◆ EXERCISE AIM
From the records below, print exactly the lines starting at the one containing "341 300 159" and ending at the one containing "12 290 345.31", ends included, and nothing else.

◆ Excerpts from a dataset

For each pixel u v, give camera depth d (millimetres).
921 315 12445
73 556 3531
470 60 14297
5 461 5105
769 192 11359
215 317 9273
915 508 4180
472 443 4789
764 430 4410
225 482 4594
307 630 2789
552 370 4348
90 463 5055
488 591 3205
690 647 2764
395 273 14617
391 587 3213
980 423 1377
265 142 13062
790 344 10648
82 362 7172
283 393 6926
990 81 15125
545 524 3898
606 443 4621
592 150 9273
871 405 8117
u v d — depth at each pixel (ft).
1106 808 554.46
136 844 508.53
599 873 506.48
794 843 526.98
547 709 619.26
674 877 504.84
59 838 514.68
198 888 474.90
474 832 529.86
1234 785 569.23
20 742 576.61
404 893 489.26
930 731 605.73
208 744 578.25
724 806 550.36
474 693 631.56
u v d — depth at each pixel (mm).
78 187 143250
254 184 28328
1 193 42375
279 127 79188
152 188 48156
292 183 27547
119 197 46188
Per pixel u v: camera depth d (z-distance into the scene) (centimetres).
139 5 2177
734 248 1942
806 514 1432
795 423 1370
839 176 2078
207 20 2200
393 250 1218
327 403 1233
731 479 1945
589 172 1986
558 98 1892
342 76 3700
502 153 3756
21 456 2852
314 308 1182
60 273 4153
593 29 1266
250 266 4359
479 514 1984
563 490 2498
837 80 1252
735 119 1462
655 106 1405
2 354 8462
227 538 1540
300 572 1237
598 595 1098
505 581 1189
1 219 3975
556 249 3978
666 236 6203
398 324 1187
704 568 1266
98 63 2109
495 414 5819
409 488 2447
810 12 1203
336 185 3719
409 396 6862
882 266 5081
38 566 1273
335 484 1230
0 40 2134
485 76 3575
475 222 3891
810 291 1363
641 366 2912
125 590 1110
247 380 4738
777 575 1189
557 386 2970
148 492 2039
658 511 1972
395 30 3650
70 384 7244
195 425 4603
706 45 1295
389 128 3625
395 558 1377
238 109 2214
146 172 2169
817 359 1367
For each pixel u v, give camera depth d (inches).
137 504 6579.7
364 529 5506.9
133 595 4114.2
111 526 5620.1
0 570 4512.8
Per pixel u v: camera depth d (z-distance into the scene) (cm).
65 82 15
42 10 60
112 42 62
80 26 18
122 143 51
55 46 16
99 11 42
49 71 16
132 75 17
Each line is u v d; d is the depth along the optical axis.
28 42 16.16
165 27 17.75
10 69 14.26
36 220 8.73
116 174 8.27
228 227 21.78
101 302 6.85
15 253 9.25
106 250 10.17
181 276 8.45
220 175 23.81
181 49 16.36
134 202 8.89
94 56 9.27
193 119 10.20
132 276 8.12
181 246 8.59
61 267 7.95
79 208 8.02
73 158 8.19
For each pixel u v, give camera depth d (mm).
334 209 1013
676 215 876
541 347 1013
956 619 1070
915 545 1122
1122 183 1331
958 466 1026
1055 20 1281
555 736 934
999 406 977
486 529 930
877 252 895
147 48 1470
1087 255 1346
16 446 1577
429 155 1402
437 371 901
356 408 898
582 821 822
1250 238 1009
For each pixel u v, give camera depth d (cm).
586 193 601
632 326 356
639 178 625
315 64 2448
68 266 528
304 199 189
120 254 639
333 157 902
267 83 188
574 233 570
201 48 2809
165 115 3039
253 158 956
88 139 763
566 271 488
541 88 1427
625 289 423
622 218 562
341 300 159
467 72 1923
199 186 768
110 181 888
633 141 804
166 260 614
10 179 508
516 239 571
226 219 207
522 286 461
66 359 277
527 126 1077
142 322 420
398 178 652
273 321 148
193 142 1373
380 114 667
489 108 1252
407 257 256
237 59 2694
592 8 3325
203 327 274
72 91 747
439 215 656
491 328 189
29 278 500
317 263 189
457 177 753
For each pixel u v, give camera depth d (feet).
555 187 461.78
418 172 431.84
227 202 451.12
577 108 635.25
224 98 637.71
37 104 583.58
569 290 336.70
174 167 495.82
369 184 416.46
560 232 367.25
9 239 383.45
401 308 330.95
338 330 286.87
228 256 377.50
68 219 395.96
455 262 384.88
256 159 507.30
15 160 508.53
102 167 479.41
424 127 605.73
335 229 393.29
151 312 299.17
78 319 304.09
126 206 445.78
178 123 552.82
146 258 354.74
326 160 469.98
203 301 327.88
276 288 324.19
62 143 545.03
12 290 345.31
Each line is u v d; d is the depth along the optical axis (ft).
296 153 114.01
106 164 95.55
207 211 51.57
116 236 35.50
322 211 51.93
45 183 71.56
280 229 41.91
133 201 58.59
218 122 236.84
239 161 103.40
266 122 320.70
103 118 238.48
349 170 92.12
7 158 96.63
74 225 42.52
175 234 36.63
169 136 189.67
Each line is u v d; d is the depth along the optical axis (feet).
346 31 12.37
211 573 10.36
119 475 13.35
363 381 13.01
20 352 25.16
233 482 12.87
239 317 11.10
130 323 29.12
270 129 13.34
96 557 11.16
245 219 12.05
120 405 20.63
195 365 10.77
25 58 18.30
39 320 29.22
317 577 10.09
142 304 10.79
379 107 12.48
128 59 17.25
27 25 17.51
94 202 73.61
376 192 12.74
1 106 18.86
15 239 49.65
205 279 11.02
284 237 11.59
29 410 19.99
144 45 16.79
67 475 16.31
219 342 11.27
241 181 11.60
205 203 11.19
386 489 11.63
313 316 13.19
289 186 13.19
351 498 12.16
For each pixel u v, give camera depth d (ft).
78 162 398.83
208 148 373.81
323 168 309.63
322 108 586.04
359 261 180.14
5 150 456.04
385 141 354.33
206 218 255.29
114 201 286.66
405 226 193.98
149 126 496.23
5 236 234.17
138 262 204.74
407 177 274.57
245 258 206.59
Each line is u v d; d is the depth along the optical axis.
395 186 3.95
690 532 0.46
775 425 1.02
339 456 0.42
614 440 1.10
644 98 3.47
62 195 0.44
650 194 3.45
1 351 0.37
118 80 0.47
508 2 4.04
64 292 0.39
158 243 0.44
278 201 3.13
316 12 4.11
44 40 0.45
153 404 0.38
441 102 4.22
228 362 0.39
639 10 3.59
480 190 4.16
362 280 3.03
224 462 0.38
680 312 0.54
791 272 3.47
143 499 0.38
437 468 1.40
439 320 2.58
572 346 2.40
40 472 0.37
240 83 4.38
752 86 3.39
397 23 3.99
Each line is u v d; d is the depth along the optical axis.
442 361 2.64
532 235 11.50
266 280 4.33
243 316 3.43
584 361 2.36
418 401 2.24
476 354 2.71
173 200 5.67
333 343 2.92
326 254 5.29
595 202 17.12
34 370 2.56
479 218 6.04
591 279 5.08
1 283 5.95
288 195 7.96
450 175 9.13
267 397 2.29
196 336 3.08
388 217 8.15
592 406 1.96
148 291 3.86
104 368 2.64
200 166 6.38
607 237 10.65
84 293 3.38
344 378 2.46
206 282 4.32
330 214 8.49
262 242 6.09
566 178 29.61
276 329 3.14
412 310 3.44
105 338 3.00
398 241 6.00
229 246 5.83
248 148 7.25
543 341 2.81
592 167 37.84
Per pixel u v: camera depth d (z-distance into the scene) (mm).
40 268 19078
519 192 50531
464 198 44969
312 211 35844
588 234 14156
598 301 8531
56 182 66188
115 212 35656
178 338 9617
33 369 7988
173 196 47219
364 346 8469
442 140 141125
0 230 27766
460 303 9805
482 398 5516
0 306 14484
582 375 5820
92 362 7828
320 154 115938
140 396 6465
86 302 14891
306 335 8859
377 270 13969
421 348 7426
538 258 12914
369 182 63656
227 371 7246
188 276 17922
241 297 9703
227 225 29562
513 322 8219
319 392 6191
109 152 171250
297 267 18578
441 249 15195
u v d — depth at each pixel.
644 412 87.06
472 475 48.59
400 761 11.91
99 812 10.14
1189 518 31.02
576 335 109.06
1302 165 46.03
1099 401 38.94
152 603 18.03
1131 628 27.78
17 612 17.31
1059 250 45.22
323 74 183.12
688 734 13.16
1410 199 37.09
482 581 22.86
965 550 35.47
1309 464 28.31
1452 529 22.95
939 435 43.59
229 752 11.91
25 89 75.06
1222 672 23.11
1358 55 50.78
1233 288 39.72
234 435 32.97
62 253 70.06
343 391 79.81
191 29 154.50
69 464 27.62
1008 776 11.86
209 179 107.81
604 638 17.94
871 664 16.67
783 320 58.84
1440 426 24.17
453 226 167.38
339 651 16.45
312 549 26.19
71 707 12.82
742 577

◆ ANSWER BOX
341 300 159
467 72 1923
199 186 768
110 181 888
633 141 804
166 260 614
10 179 508
516 239 571
226 219 207
522 286 461
66 359 277
527 126 1077
142 322 420
398 178 652
273 321 148
193 142 1373
380 114 667
489 108 1252
407 257 256
237 59 2694
592 8 3325
203 327 274
72 91 747
439 215 656
491 328 189
29 278 500
317 263 189
457 177 753
For each pixel u v, give camera depth d (feet).
555 187 461.78
418 172 431.84
227 202 451.12
577 108 635.25
224 98 637.71
37 104 583.58
569 290 336.70
174 167 495.82
369 184 416.46
560 232 367.25
9 239 383.45
401 308 330.95
338 330 286.87
228 256 377.50
68 219 395.96
455 262 384.88
256 159 507.30
15 160 508.53
102 167 479.41
424 127 605.73
335 229 393.29
151 312 299.17
78 319 304.09
126 206 445.78
178 123 552.82
146 258 354.74
326 160 469.98
203 301 327.88
276 288 324.19
62 143 545.03
12 290 345.31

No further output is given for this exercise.